4857 sayılı İş Kanunu’nun 57. maddesi uyarınca, işveren, yıllık ücretli izne ayrılan her işçiye, izin dönemine ilişkin ücretini izne başlamadan önce peşin olarak ödemek veya avans olarak vermek zorundadır. Bu düzenleme emredici niteliktedir; işverenin takdirine bağlı değildir ve işçi talepte bulunmasa dahi geçerlidir.
Ayrıca, yıllık ücretli izin süresine denk gelen hafta tatili, ulusal bayram ve genel tatil ücretleri de işçiye ayrıca ödenmelidir.
Uygulamadaki Sorun ve Yargı Kararları
Uygulamada, işverenlerin büyük bir kısmı yıllık izne çıkan çalışanlara ücretlerini peşin olarak ödememekte, bu da iş hukukunda uyuşmazlıklara yol açmaktadır. Bu durumun işçiye haklı nedenle fesih hakkı verip vermeyeceği konusunda mahkemeler arasında görüş ayrılığı yaşanmıştır.
-
İzmir BAM 9. Hukuk Dairesi, işçinin peşin ödeme talebinde bulunmaması ve fazla izin kullanması gerekçeleriyle haklı fesih koşullarının oluşmadığına hükmetmiştir.
-
Buna karşın, İzmir BAM 15. Hukuk Dairesi, peşin ödeme yapılmamasını haklı fesih nedeni olarak değerlendirmiş ve işçinin kıdem tazminatına hak kazandığına karar vermiştir.
Bu çelişkili içtihatlar nedeniyle konu, Yargıtay’a taşınmıştır.

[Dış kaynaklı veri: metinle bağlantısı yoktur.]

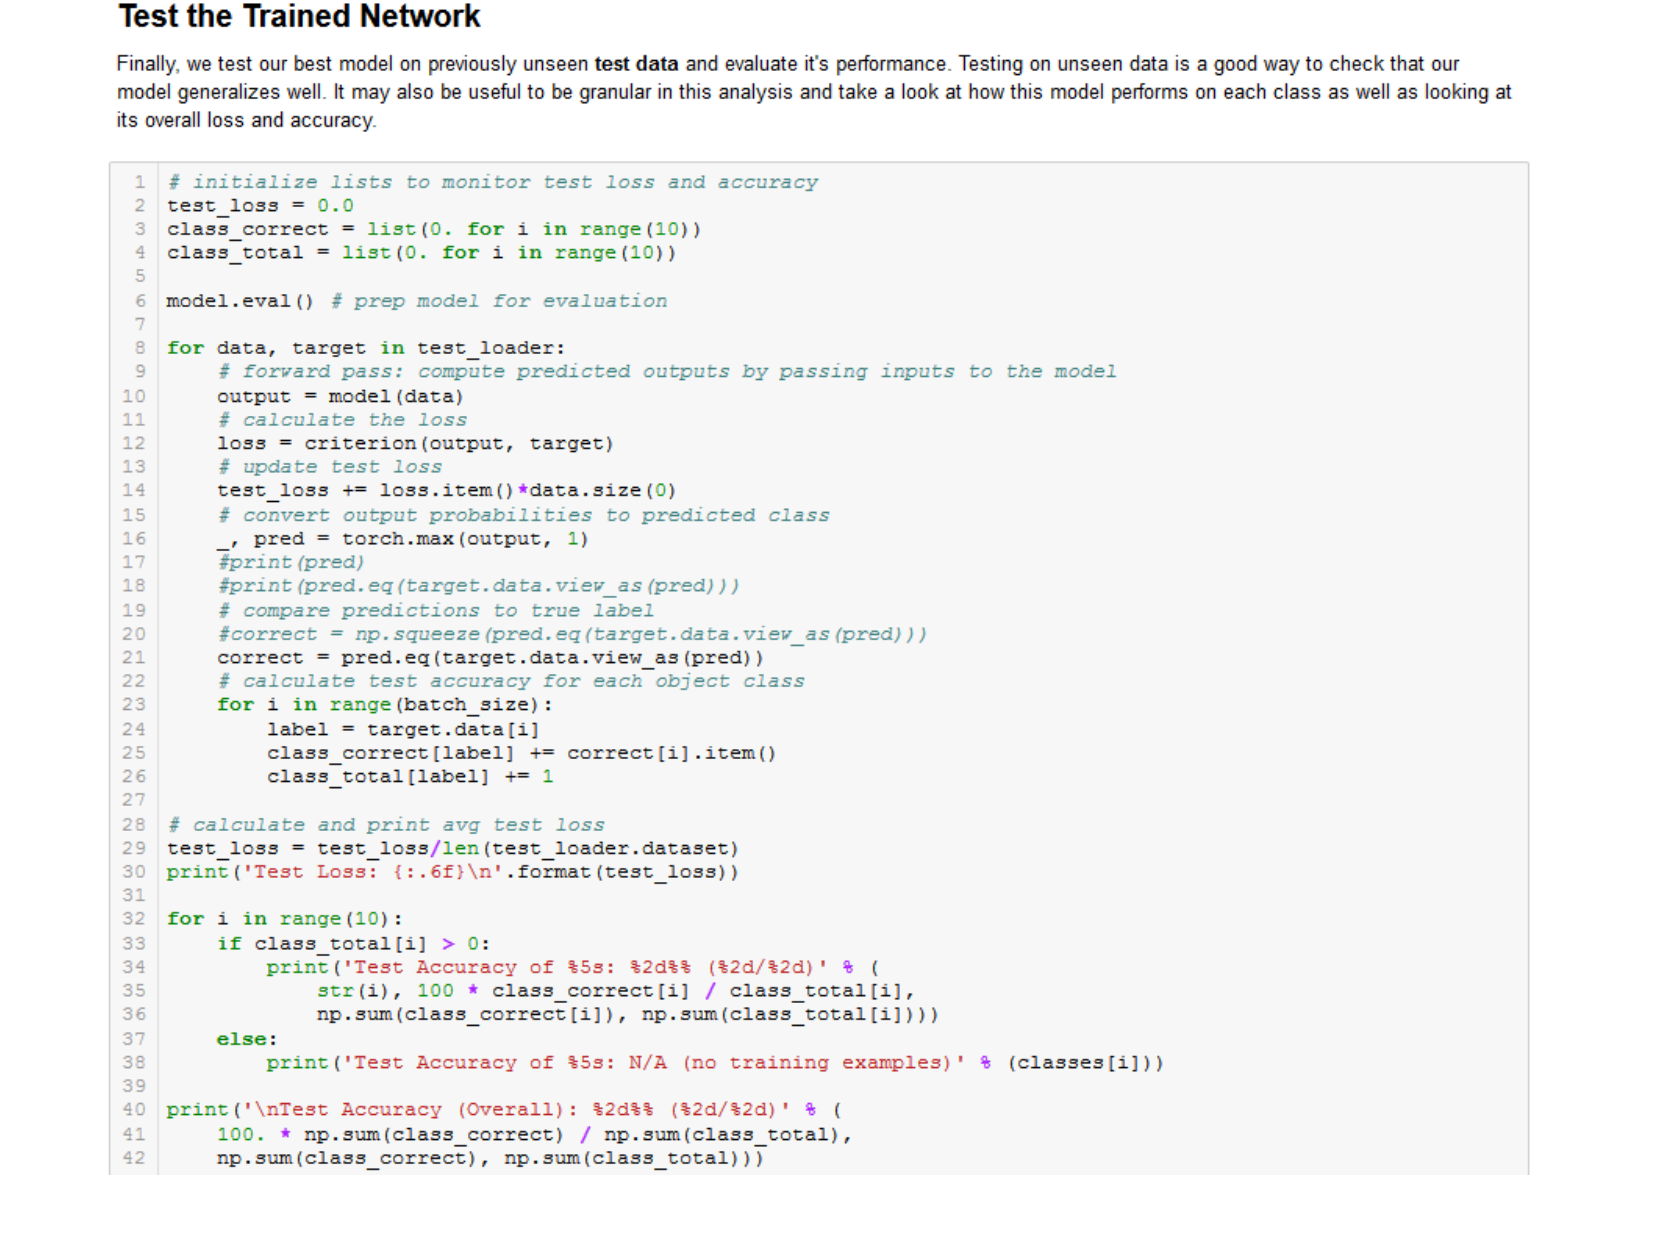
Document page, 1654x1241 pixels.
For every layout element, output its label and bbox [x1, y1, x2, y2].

picture [106, 0, 1536, 1175]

Yargıtay’ın Emsal Niteliğindeki Kararı
Yargıtay 9. Hukuk Dairesi 2025/2024 Esas, 2025/2487 Karar sayılı ilamında şu şekilde hüküm vermiştir:
-
İşverenin, yıllık izne ayrılan işçiye, izin dönemine ilişkin ücretini izne başlamadan önce peşin olarak ödemesi veya avans olarak vermesi zorunludur.
-
Bu yükümlülük, mutlak emredici niteliktedir; işçinin ayrıca talepte bulunmasına gerek yoktur.
-
Ödeme yapılmadan izne çıkarılan işçinin iş sözleşmesini feshetmesi, haklı nedenle fesih sayılır.
-
İş Kanunu’nun 24/II-(e) ve (f) bentlerine atıfla, bu durum işçinin kıdem tazminatına hak kazanmasını sağlar.
İdari Para Cezası Riski
Ayrıca, İş Kanunu’nun 103. maddesi gereğince, yıllık izin ücretinin usulüne aykırı ödenmemesi halinde işveren hakkında idari para cezası uygulanır.
-
2025 yılı itibarıyla bu ceza, her işçi için 3.837 TL olarak belirlenmiştir.
-
Bu durum, işverenin mali yükümlülüklerini artırabileceği gibi, usule aykırı uygulamaların yargı yoluna taşınması halinde kıdem tazminatı gibi ek yükümlülükler doğurabilir.
Uygulamada Dikkat Edilmesi Gereken Hususlar
-
Yıllık izne ayrılan her personele, izin dönemi başlamadan önce izin süresine ilişkin ücretin peşin ya da avans olarak ödenmesi gerekmektedir.
-
Bu ödeme, izni kapsayan dönemin maaşından mahsup edilebilir; ancak zamanında yapılmalıdır.
-
Bu uygulama, hem işçinin yasal hakkını korur hem de işverenin hukuki ve idari yaptırımlarla karşılaşmasını engeller.
Sonuç olarak, yıllık ücretli izin ücreti konusunda yasal düzenlemeler açıktır ve işverenin bu kurallara uyması zorunludur. Yargıtay’ın içtihadı da göz önüne alındığında, iş sözleşmesinin feshi ve kıdem tazminatına hak kazanılması gibi ciddi sonuçların doğmaması adına, izin ödemelerinin zamanında ve doğru şekilde yapılması büyük önem taşımaktadır.